• _Exercise description_:
Each entry must be restated exactly as it appears.

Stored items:
======

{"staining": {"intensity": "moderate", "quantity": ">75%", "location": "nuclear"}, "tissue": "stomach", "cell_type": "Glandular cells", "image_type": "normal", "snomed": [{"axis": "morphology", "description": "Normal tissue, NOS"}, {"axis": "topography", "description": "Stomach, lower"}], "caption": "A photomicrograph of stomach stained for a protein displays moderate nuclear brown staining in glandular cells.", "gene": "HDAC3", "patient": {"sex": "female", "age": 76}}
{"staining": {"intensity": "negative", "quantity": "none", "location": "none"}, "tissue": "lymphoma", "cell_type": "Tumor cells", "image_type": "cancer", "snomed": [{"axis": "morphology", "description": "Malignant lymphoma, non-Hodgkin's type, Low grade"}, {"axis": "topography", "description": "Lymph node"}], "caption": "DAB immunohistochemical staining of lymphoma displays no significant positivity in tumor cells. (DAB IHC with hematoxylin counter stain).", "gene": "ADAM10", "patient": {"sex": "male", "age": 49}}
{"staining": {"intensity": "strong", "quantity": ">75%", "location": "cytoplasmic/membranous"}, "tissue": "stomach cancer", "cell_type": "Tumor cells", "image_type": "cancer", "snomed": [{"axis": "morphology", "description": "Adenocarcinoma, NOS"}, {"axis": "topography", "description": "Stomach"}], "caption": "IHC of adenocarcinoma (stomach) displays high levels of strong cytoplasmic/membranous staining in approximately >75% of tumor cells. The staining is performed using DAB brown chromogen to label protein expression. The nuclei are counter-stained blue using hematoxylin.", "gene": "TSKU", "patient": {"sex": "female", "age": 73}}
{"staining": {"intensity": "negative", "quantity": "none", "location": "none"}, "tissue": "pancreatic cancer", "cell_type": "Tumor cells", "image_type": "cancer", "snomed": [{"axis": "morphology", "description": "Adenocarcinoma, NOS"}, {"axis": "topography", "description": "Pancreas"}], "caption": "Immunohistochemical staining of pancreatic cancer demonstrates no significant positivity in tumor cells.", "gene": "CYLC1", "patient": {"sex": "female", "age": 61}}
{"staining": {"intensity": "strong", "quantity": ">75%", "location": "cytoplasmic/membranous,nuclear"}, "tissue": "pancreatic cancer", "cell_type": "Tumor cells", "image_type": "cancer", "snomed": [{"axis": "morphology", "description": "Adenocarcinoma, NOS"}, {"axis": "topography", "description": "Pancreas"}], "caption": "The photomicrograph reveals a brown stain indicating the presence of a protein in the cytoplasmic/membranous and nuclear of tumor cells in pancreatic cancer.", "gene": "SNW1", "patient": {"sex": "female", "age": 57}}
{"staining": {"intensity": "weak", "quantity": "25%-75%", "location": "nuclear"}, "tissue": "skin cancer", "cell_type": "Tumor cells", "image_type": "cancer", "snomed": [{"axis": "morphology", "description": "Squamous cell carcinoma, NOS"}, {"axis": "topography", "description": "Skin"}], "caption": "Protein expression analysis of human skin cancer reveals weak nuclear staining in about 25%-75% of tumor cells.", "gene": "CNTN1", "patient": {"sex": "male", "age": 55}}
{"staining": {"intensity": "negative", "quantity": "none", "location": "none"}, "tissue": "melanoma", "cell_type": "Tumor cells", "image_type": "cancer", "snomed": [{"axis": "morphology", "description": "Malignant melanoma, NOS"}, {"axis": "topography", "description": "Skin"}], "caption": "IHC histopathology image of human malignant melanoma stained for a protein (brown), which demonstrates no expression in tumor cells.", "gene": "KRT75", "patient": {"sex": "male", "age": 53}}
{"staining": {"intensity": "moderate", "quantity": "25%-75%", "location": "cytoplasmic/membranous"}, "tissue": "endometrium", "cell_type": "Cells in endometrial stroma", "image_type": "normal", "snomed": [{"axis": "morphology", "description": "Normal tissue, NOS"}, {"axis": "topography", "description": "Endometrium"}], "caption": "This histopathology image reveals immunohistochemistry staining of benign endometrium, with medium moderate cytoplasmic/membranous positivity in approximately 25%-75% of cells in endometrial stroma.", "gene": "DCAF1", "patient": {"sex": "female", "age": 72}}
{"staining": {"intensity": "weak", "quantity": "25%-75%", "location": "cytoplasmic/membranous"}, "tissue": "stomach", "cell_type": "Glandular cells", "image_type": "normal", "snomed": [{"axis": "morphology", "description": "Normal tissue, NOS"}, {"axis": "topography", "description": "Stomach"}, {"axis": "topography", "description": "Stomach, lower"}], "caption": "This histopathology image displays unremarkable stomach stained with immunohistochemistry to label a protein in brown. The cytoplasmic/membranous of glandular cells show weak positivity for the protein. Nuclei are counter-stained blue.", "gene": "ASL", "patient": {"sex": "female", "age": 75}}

======

• _Result for this exercise_:
{"staining": {"intensity": "moderate", "quantity": ">75%", "location": "nuclear"}, "tissue": "stomach", "cell_type": "Glandular cells", "image_type": "normal", "snomed": [{"axis": "morphology", "description": "Normal tissue, NOS"}, {"axis": "topography", "description": "Stomach, lower"}], "caption": "A photomicrograph of stomach stained for a protein displays moderate nuclear brown staining in glandular cells.", "gene": "HDAC3", "patient": {"sex": "female", "age": 76}}
{"staining": {"intensity": "negative", "quantity": "none", "location": "none"}, "tissue": "lymphoma", "cell_type": "Tumor cells", "image_type": "cancer", "snomed": [{"axis": "morphology", "description": "Malignant lymphoma, non-Hodgkin's type, Low grade"}, {"axis": "topography", "description": "Lymph node"}], "caption": "DAB immunohistochemical staining of lymphoma displays no significant positivity in tumor cells. (DAB IHC with hematoxylin counter stain).", "gene": "ADAM10", "patient": {"sex": "male", "age": 49}}
{"staining": {"intensity": "strong", "quantity": ">75%", "location": "cytoplasmic/membranous"}, "tissue": "stomach cancer", "cell_type": "Tumor cells", "image_type": "cancer", "snomed": [{"axis": "morphology", "description": "Adenocarcinoma, NOS"}, {"axis": "topography", "description": "Stomach"}], "caption": "IHC of adenocarcinoma (stomach) displays high levels of strong cytoplasmic/membranous staining in approximately >75% of tumor cells. The staining is performed using DAB brown chromogen to label protein expression. The nuclei are counter-stained blue using hematoxylin.", "gene": "TSKU", "patient": {"sex": "female", "age": 73}}
{"staining": {"intensity": "negative", "quantity": "none", "location": "none"}, "tissue": "pancreatic cancer", "cell_type": "Tumor cells", "image_type": "cancer", "snomed": [{"axis": "morphology", "description": "Adenocarcinoma, NOS"}, {"axis": "topography", "description": "Pancreas"}], "caption": "Immunohistochemical staining of pancreatic cancer demonstrates no significant positivity in tumor cells.", "gene": "CYLC1", "patient": {"sex": "female", "age": 61}}
{"staining": {"intensity": "strong", "quantity": ">75%", "location": "cytoplasmic/membranous,nuclear"}, "tissue": "pancreatic cancer", "cell_type": "Tumor cells", "image_type": "cancer", "snomed": [{"axis": "morphology", "description": "Adenocarcinoma, NOS"}, {"axis": "topography", "description": "Pancreas"}], "caption": "The photomicrograph reveals a brown stain indicating the presence of a protein in the cytoplasmic/membranous and nuclear of tumor cells in pancreatic cancer.", "gene": "SNW1", "patient": {"sex": "female", "age": 57}}
{"staining": {"intensity": "weak", "quantity": "25%-75%", "location": "nuclear"}, "tissue": "skin cancer", "cell_type": "Tumor cells", "image_type": "cancer", "snomed": [{"axis": "morphology", "description": "Squamous cell carcinoma, NOS"}, {"axis": "topography", "description": "Skin"}], "caption": "Protein expression analysis of human skin cancer reveals weak nuclear staining in about 25%-75% of tumor cells.", "gene": "CNTN1", "patient": {"sex": "male", "age": 55}}
{"staining": {"intensity": "negative", "quantity": "none", "location": "none"}, "tissue": "melanoma", "cell_type": "Tumor cells", "image_type": "cancer", "snomed": [{"axis": "morphology", "description": "Malignant melanoma, NOS"}, {"axis": "topography", "description": "Skin"}], "caption": "IHC histopathology image of human malignant melanoma stained for a protein (brown), which demonstrates no expression in tumor cells.", "gene": "KRT75", "patient": {"sex": "male", "age": 53}}
{"staining": {"intensity": "moderate", "quantity": "25%-75%", "location": "cytoplasmic/membranous"}, "tissue": "endometrium", "cell_type": "Cells in endometrial stroma", "image_type": "normal", "snomed": [{"axis": "morphology", "description": "Normal tissue, NOS"}, {"axis": "topography", "description": "Endometrium"}], "caption": "This histopathology image reveals immunohistochemistry staining of benign endometrium, with medium moderate cytoplasmic/membranous positivity in approximately 25%-75% of cells in endometrial stroma.", "gene": "DCAF1", "patient": {"sex": "female", "age": 72}}
{"staining": {"intensity": "weak", "quantity": "25%-75%", "location": "cytoplasmic/membranous"}, "tissue": "stomach", "cell_type": "Glandular cells", "image_type": "normal", "snomed": [{"axis": "morphology", "description": "Normal tissue, NOS"}, {"axis": "topography", "description": "Stomach"}, {"axis": "topography", "description": "Stomach, lower"}], "caption": "This histopathology image displays unremarkable stomach stained with immunohistochemistry to label a protein in brown. The cytoplasmic/membranous of glandular cells show weak positivity for the protein. Nuclei are counter-stained blue.", "gene": "ASL", "patient": {"sex": "female", "age": 75}}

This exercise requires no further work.